# Help With Summer Sausage Temps



## golson (Nov 3, 2014)

Hey all,

 I have done a couple batches of summer sausage in the past with great results but this time I am very disturbed of what happened. I used a PS seasoning mix with maple cure to do a batch of venison and pork butt. So I changed my ratio just a little bit from 80/20 to 60/40. That might have been the first mistake but listen carefully. I done the usual double grind and left in fridge for around 15 hours. I am using a MES 40.

  So I stated my smoke at 130 for one hour and bump to 150 for 4 hours heavy smoke full open damper. then finish it off with 170.....So here is the problem. My Internal temp went to 140 in about 4 to 4 1/2 hours. Then I bumped to 170 and internal temp went to 150 and NO MORE........This was at the 8 hour mark. So kept it going and the temp just never went past 150 for about 4 more hours. I then went to bed and said hell with it and when I woke up the temp actually went down to 142...I am thinking WTF...How does the temp go down when my smoker was at 170 all night.....I checked the smoker temp with two probes and no difference. So I stopped and cut one of the sausages in half and the sausage seemd a bit too moist with some juice coming out but not a lot.

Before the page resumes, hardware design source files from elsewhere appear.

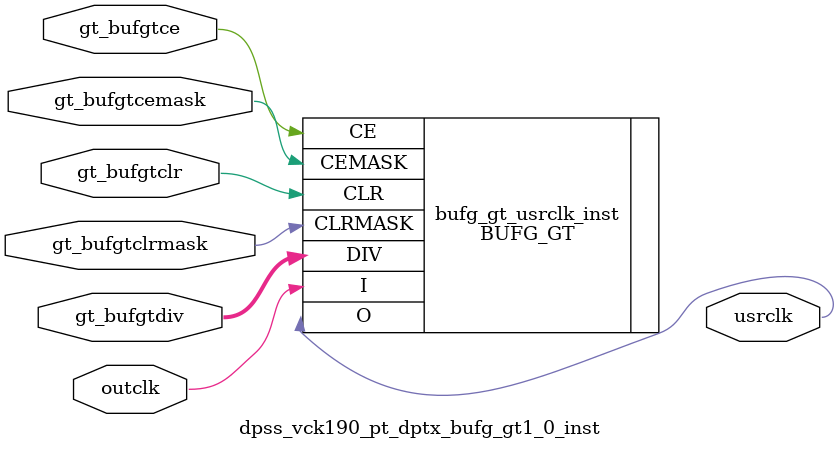
<source format=v>




`timescale 1ns / 1ps



module dpss_vck190_pt_dptx_bufg_gt1_0_inst  (
    input outclk,
    input gt_bufgtce,
    input gt_bufgtcemask,
    input gt_bufgtclr,
    input gt_bufgtclrmask,
    input [2:0] gt_bufgtdiv,
    output usrclk
    );
     
      wire sync_ce;
      wire sync_clr;

      //BUFG_GT_SYNC sync_clr_ce (.CESYNC(sync_ce), .CLRSYNC(sync_clr), .CE(gt_bufgtce), .CLK(outclk), .CLR(gt_bufgtclr));
    //assign usrclk = outclk;
      BUFG_GT #(
        .SIM_DEVICE ("VERSAL_AI_CORE")
      ) bufg_gt_usrclk_inst (
        .CE      (gt_bufgtce),
        .CEMASK  (gt_bufgtcemask),
        .CLR     (gt_bufgtclr),
        .CLRMASK (gt_bufgtclrmask),
        .DIV     (gt_bufgtdiv),
        .I       (outclk),
        .O       (usrclk)
      );
endmodule
//------}

</source>
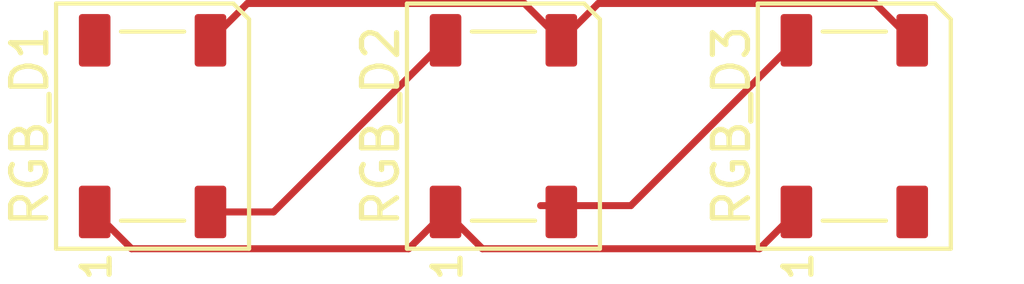
<source format=kicad_pcb>
(kicad_pcb
	(version 20241229)
	(generator "pcbnew")
	(generator_version "9.0")
	(general
		(thickness 1.6)
		(legacy_teardrops no)
	)
	(paper "A4")
	(layers
		(0 "F.Cu" signal)
		(2 "B.Cu" signal)
		(9 "F.Adhes" user "F.Adhesive")
		(11 "B.Adhes" user "B.Adhesive")
		(13 "F.Paste" user)
		(15 "B.Paste" user)
		(5 "F.SilkS" user "F.Silkscreen")
		(7 "B.SilkS" user "B.Silkscreen")
		(1 "F.Mask" user)
		(3 "B.Mask" user)
		(17 "Dwgs.User" user "User.Drawings")
		(19 "Cmts.User" user "User.Comments")
		(21 "Eco1.User" user "User.Eco1")
		(23 "Eco2.User" user "User.Eco2")
		(25 "Edge.Cuts" user)
		(27 "Margin" user)
		(31 "F.CrtYd" user "F.Courtyard")
		(29 "B.CrtYd" user "B.Courtyard")
		(35 "F.Fab" user)
		(33 "B.Fab" user)
		(39 "User.1" user)
		(41 "User.2" user)
		(43 "User.3" user)
		(45 "User.4" user)
	)
	(setup
		(pad_to_mask_clearance 0)
		(allow_soldermask_bridges_in_footprints no)
		(tenting front back)
		(pcbplotparams
			(layerselection 0x00000000_00000000_55555555_5755f5ff)
			(plot_on_all_layers_selection 0x00000000_00000000_00000000_00000000)
			(disableapertmacros no)
			(usegerberextensions no)
			(usegerberattributes yes)
			(usegerberadvancedattributes yes)
			(creategerberjobfile yes)
			(dashed_line_dash_ratio 12.000000)
			(dashed_line_gap_ratio 3.000000)
			(svgprecision 4)
			(plotframeref no)
			(mode 1)
			(useauxorigin no)
			(hpglpennumber 1)
			(hpglpenspeed 20)
			(hpglpendiameter 15.000000)
			(pdf_front_fp_property_popups yes)
			(pdf_back_fp_property_popups yes)
			(pdf_metadata yes)
			(pdf_single_document no)
			(dxfpolygonmode yes)
			(dxfimperialunits yes)
			(dxfusepcbnewfont yes)
			(psnegative no)
			(psa4output no)
			(plot_black_and_white yes)
			(sketchpadsonfab no)
			(plotpadnumbers no)
			(hidednponfab no)
			(sketchdnponfab yes)
			(crossoutdnponfab yes)
			(subtractmaskfromsilk no)
			(outputformat 1)
			(mirror no)
			(drillshape 1)
			(scaleselection 1)
			(outputdirectory "")
		)
	)
	(net 0 "")
	(net 1 "GND")
	(net 2 "DIN")
	(net 3 "VIN")
	(net 4 "Net-(RGB_D1-DOUT)")
	(net 5 "Net-(RGB_D2-DOUT)")
	(net 6 "unconnected-(RGB_D3-DOUT-Pad2)")
	(footprint "ErgoCai.pretty:LED_WS2812B_PLCC4_5.0x5.0mm_P3.2mm" (layer "F.Cu") (at 10 0 90))
	(footprint "ErgoCai.pretty:LED_WS2812B_PLCC4_5.0x5.0mm_P3.2mm" (layer "F.Cu") (at 0 0 90))
	(footprint "ErgoCai.pretty:LED_WS2812B_PLCC4_5.0x5.0mm_P3.2mm" (layer "F.Cu") (at -10 0 90))
	(segment
		(start 2.701 -3.501)
		(end 1.65 -2.45)
		(width 0.2)
		(layer "F.Cu")
		(net 1)
		(uuid "0ca71b03-cb9e-4f57-bd16-9f60b5b925a9")
	)
	(segment
		(start 10.599 -3.501)
		(end 2.701 -3.501)
		(width 0.2)
		(layer "F.Cu")
		(net 1)
		(uuid "2a09a2d4-6a94-4b07-a71f-12bbdf4e4a3b")
	)
	(segment
		(start 11.65 -2.45)
		(end 10.599 -3.501)
		(width 0.2)
		(layer "F.Cu")
		(net 1)
		(uuid "37c1e1d1-f5c6-4974-a6c3-7af1a13ec178")
	)
	(segment
		(start -7.299 -3.501)
		(end 0.599 -3.501)
		(width 0.2)
		(layer "F.Cu")
		(net 1)
		(uuid "48b05933-90ef-4f0d-9493-160e4b12f7bb")
	)
	(segment
		(start 0.599 -3.501)
		(end 1.65 -2.45)
		(width 0.2)
		(layer "F.Cu")
		(net 1)
		(uuid "96675921-3170-4e08-9e1c-1be4b2a08d93")
	)
	(segment
		(start -8.35 -2.45)
		(end -7.299 -3.501)
		(width 0.2)
		(layer "F.Cu")
		(net 1)
		(uuid "c50c09e6-65ca-488b-b11c-85e8b64022f8")
	)
	(segment
		(start -11.65 2.45)
		(end -10.599 3.501)
		(width 0.2)
		(layer "F.Cu")
		(net 3)
		(uuid "14333e14-87da-4bcb-8093-7b851ed3ff3d")
	)
	(segment
		(start -2.701 3.501)
		(end -1.65 2.45)
		(width 0.2)
		(layer "F.Cu")
		(net 3)
		(uuid "1b325246-65bd-433c-864b-1b2d66848640")
	)
	(segment
		(start 7.299 3.501)
		(end 8.35 2.45)
		(width 0.2)
		(layer "F.Cu")
		(net 3)
		(uuid "394f5705-3006-4869-aeb6-78bf9f1e821a")
	)
	(segment
		(start -10.599 3.501)
		(end -2.701 3.501)
		(width 0.2)
		(layer "F.Cu")
		(net 3)
		(uuid "8735ac80-d7ec-484d-9f14-46c3070ce28c")
	)
	(segment
		(start -0.599 3.501)
		(end 7.299 3.501)
		(width 0.2)
		(layer "F.Cu")
		(net 3)
		(uuid "dbafc8ed-ff1b-4814-bbf6-43b99c9df9a6")
	)
	(segment
		(start -1.65 2.45)
		(end -0.599 3.501)
		(width 0.2)
		(layer "F.Cu")
		(net 3)
		(uuid "eaa17c4f-2cb7-467b-9513-e28030ecb129")
	)
	(segment
		(start -6.55 2.45)
		(end -8.35 2.45)
		(width 0.2)
		(layer "F.Cu")
		(net 4)
		(uuid "337477c5-c7be-4265-a2cd-0c3d5b0a67ba")
	)
	(segment
		(start -1.65 -2.45)
		(end -6.55 2.45)
		(width 0.2)
		(layer "F.Cu")
		(net 4)
		(uuid "a94054c3-9a67-4719-90c3-c9a89ea3ca6b")
	)
	(segment
		(start 3.63 2.27)
		(end 1.06 2.27)
		(width 0.2)
		(layer "F.Cu")
		(net 5)
		(uuid "62fddd6c-4b6a-4fe9-af4e-d71d30bd27b1")
	)
	(segment
		(start 8.35 -2.45)
		(end 3.63 2.27)
		(width 0.2)
		(layer "F.Cu")
		(net 5)
		(uuid "f80de9fd-01b1-4efe-8c43-cd681e46293a")
	)
	(embedded_fonts no)
)

</source>
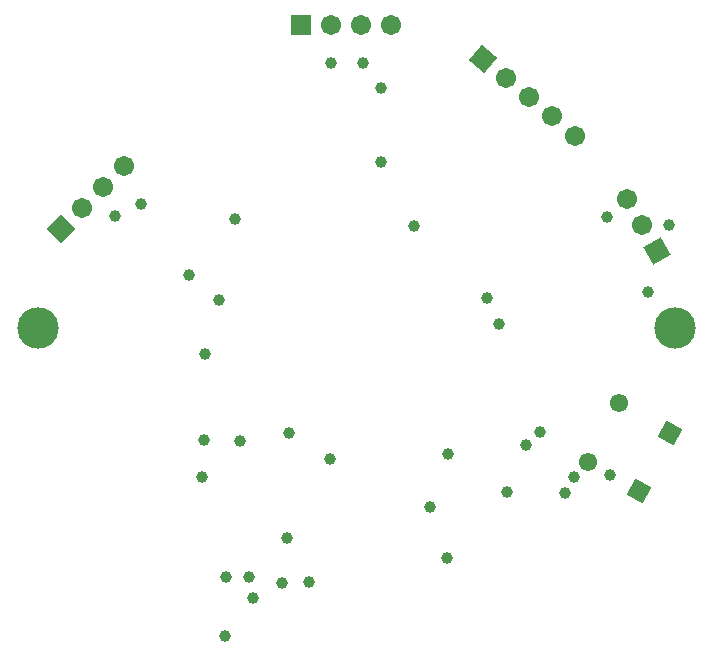
<source format=gbs>
G04*
G04 #@! TF.GenerationSoftware,Altium Limited,Altium Designer,18.1.7 (191)*
G04*
G04 Layer_Color=16711935*
%FSLAX44Y44*%
%MOMM*%
G71*
G01*
G75*
%ADD30R,1.7032X1.7032*%
%ADD31C,1.7032*%
%ADD32P,2.4087X4X365.0*%
%ADD33P,2.4087X4X165.0*%
%ADD34P,2.4087X4X90.0*%
%ADD35C,1.5532*%
%ADD36P,2.1966X4X195.0*%
%ADD37C,1.0032*%
%ADD38C,3.5032*%
D30*
X-46990Y256540D02*
D03*
D31*
X-21590D02*
D03*
X3810D02*
D03*
X29210D02*
D03*
X126593Y211907D02*
D03*
X146050Y195580D02*
D03*
X165508Y179253D02*
D03*
X184965Y162927D02*
D03*
X228600Y109627D02*
D03*
X241300Y87630D02*
D03*
X-232410Y101600D02*
D03*
X-214450Y119561D02*
D03*
X-196489Y137521D02*
D03*
D32*
X107135Y228234D02*
D03*
D33*
X254000Y65633D02*
D03*
D34*
X-250371Y83639D02*
D03*
D35*
X222189Y-63700D02*
D03*
X195519Y-113230D02*
D03*
D36*
X265491Y-88700D02*
D03*
X238821Y-138230D02*
D03*
D37*
X76200Y-194310D02*
D03*
X77470Y-106680D02*
D03*
X20320Y140970D02*
D03*
Y203200D02*
D03*
X5080Y224790D02*
D03*
X48260Y86360D02*
D03*
X212090Y93980D02*
D03*
X-40640Y-214630D02*
D03*
X246380Y30480D02*
D03*
X264221Y87630D02*
D03*
X120650Y3810D02*
D03*
X-57150Y-88700D02*
D03*
X-98620Y-95840D02*
D03*
X-22860Y-110490D02*
D03*
X-110790Y-210820D02*
D03*
X-58620Y-177800D02*
D03*
X-129540Y-94780D02*
D03*
X-128270Y-21590D02*
D03*
X-102660Y92500D02*
D03*
X-142240Y44617D02*
D03*
X-182670Y105410D02*
D03*
X214630Y-124460D02*
D03*
X143510Y-99060D02*
D03*
X176530Y-139700D02*
D03*
X184150Y-126170D02*
D03*
X154940Y-87630D02*
D03*
X-116840Y24130D02*
D03*
X-21590Y224790D02*
D03*
X-130620Y-126170D02*
D03*
X-204387Y94977D02*
D03*
X62230Y-151130D02*
D03*
X127200Y-138430D02*
D03*
X110490Y25400D02*
D03*
X-63500Y-215900D02*
D03*
X-87630Y-228600D02*
D03*
X-91440Y-210820D02*
D03*
X-111100Y-260960D02*
D03*
D38*
X-270000Y0D02*
D03*
X270000D02*
D03*
M02*

</source>
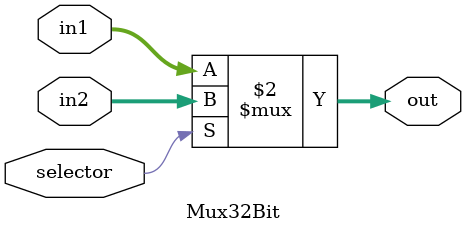
<source format=v>
`timescale 1ns / 1ps

module Mux32Bit(
				input [31:0]in1, 
				input [31:0]in2,
				input selector,
				output reg [31:0]out
    );
always @(*)
	begin		
		out = selector? in2 : in1;
	end
endmodule

</source>
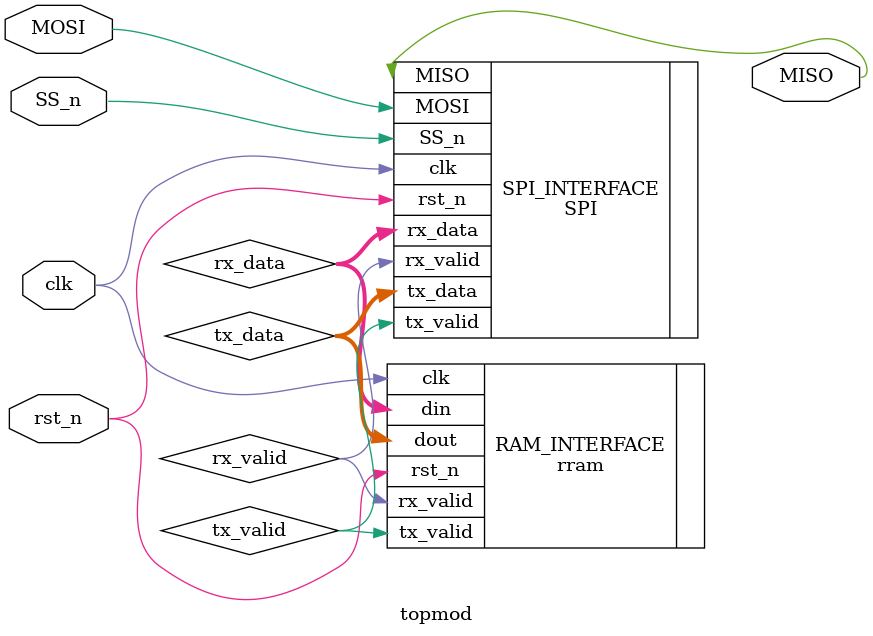
<source format=v>
module topmod (rst_n,clk,SS_n,MISO,MOSI);
//defining the ports types
input  MOSI,SS_n,rst_n,clk ;
output MISO;
wire rx_valid,tx_valid;
wire [9:0] rx_data;
wire [7:0] tx_data;
rram RAM_INTERFACE(.din(rx_data),.clk(clk),.rst_n(rst_n),.rx_valid(rx_valid),.dout(tx_data),.tx_valid(tx_valid));
SPI SPI_INTERFACE(.tx_valid(tx_valid),.tx_data(tx_data),.rx_valid(rx_valid),.rx_data(rx_data),.rst_n(rst_n),.clk(clk),.SS_n(SS_n),.MISO(MISO),.MOSI(MOSI));
endmodule 
</source>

So that is where I am at....Any Ideas what I might have done wrong or what to check next time I smoke?


----------



## dirtsailor2003 (Nov 3, 2014)

Have you tested your probes to make sure your therm is correct. Boiling water is 212. I'd start there.


----------



## sb59 (Nov 4, 2014)

Hit the stall. The sausage started to sweat there by cooling the sausage. Internal temp. would eventually have come up. You just have to wait it out. Be careful raising temps. too much with sausage you could break down the fat. Type stall in the search box above for more info.


----------



## woodcutter (Nov 4, 2014)

I had the temp drop once but the smoker temp dropped as well when it got really cold outside. If you have a pan long enough you could finish them off in a hot water bath. They should have plenty of smoke by now.


----------



## golson (Nov 5, 2014)

Thanks guys for comments. I will just have to go back to 80/20 next time around which I know worked for me....


----------